== WHAT YOU ARE ASKED TO DO ==
Look through the data for the string "different". Copy every line where it is found.

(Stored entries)

═══

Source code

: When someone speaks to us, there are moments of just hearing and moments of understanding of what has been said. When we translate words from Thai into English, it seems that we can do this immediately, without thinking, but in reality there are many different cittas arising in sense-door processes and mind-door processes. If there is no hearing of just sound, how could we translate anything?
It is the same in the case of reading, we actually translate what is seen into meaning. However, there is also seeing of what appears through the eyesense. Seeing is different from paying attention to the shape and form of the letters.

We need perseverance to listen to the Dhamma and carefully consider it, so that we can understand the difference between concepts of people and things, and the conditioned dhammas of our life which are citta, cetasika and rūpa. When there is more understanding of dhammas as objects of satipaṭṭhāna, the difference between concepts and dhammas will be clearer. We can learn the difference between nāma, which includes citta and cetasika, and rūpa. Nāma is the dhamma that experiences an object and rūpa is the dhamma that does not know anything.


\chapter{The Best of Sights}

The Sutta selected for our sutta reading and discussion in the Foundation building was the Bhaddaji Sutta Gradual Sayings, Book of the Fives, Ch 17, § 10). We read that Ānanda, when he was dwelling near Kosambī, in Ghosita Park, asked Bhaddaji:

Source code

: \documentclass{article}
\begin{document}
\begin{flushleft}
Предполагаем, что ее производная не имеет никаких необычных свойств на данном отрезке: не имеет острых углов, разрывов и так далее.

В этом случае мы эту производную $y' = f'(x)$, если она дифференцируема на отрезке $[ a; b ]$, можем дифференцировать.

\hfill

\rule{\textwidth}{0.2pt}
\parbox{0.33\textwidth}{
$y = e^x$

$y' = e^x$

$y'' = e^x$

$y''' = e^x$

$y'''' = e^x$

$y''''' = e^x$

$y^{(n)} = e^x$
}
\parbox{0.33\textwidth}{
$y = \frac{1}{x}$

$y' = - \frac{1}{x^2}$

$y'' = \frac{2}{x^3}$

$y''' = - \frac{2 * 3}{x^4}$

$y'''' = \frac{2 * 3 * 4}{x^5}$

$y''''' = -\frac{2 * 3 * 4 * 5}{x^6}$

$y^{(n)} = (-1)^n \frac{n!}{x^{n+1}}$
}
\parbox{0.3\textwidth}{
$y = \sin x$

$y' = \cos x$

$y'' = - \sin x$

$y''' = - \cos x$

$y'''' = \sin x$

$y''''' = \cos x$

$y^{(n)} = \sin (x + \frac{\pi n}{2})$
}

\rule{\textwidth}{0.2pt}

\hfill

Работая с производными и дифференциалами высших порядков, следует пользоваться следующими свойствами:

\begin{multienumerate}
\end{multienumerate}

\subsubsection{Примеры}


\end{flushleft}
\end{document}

═══

== TASK RESPONSE ==
: When someone speaks to us, there are moments of just hearing and moments of understanding of what has been said. When we translate words from Thai into English, it seems that we can do this immediately, without thinking, but in reality there are many different cittas arising in sense-door processes and mind-door processes. If there is no hearing of just sound, how could we translate anything?
It is the same in the case of reading, we actually translate what is seen into meaning. However, there is also seeing of what appears through the eyesense. Seeing is different from paying attention to the shape and form of the letters.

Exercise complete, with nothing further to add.